→ **Work order**
Say how many lines of the listing below include the word "source", with no other output.
----
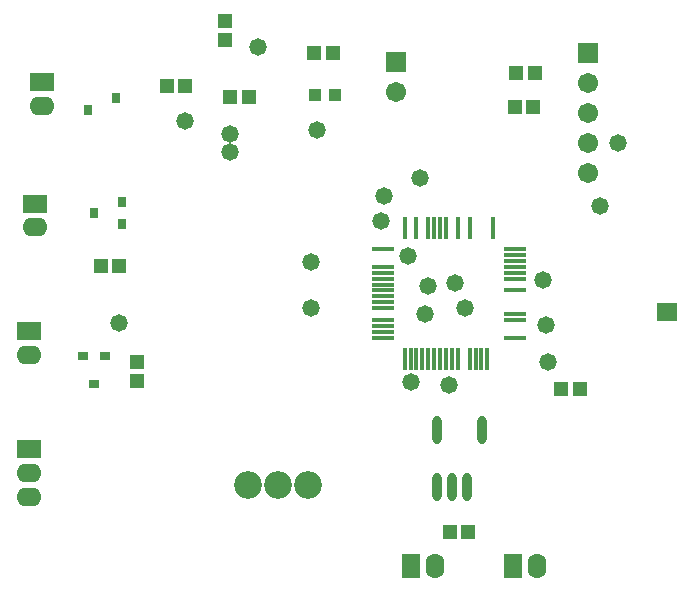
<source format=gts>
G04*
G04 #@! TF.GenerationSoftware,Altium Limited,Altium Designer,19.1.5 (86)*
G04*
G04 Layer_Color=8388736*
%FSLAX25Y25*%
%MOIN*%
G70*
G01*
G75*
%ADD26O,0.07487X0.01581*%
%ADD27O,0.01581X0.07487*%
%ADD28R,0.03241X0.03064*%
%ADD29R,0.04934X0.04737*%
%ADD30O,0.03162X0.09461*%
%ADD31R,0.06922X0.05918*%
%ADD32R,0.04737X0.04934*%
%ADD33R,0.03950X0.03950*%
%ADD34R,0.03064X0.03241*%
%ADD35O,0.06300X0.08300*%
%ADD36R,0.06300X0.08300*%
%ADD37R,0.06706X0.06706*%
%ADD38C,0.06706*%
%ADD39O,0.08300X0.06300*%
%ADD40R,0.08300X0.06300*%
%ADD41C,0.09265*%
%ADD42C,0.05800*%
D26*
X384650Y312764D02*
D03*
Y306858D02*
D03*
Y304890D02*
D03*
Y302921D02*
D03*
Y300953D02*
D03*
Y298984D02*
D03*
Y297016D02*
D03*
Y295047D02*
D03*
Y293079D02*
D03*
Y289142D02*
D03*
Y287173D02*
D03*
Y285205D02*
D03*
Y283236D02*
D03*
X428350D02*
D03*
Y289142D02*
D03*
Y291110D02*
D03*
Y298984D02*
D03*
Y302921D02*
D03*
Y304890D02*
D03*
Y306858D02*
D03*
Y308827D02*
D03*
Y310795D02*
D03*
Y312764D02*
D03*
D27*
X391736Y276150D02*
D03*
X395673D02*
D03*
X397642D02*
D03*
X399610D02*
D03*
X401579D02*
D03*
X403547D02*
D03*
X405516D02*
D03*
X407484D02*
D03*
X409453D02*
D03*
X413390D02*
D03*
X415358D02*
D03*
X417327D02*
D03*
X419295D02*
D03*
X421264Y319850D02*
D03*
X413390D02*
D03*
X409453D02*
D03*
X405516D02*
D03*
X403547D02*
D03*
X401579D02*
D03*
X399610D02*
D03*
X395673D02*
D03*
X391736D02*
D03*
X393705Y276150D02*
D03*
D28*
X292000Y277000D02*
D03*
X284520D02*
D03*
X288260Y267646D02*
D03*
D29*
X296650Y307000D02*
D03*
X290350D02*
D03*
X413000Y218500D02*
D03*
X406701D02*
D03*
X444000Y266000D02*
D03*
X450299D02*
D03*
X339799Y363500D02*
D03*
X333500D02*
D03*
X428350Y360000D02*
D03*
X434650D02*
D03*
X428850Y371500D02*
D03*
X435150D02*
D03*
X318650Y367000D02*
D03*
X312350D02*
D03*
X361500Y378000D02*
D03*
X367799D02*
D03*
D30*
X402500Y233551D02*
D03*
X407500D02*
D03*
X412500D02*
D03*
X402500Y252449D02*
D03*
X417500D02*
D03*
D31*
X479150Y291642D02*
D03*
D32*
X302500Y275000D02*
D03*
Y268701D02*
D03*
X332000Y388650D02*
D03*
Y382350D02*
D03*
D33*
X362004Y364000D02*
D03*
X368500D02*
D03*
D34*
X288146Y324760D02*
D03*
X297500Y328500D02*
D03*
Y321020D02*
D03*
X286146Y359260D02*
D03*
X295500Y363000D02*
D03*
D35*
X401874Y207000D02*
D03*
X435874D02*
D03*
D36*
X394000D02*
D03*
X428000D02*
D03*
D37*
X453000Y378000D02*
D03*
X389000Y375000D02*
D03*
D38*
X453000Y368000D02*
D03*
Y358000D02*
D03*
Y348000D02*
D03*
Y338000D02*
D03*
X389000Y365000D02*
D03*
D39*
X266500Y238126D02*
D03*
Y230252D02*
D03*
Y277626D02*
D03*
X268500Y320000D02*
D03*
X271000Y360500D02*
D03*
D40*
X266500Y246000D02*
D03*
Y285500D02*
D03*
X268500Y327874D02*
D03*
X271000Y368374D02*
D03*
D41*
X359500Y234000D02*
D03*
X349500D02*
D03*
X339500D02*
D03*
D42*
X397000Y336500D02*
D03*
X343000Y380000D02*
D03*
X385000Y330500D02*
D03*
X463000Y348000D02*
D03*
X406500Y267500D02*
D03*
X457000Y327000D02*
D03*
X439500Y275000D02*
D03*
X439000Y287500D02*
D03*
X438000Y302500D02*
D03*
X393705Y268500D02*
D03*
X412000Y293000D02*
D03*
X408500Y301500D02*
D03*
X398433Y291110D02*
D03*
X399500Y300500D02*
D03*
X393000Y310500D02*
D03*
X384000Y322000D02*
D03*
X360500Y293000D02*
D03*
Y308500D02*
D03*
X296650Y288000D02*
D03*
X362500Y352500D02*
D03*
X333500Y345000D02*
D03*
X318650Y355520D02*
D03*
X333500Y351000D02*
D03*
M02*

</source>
----
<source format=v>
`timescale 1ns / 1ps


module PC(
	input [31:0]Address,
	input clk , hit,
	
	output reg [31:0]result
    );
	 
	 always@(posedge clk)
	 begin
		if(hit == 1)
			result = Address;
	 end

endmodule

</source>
----
→ **Solution to this problem**
4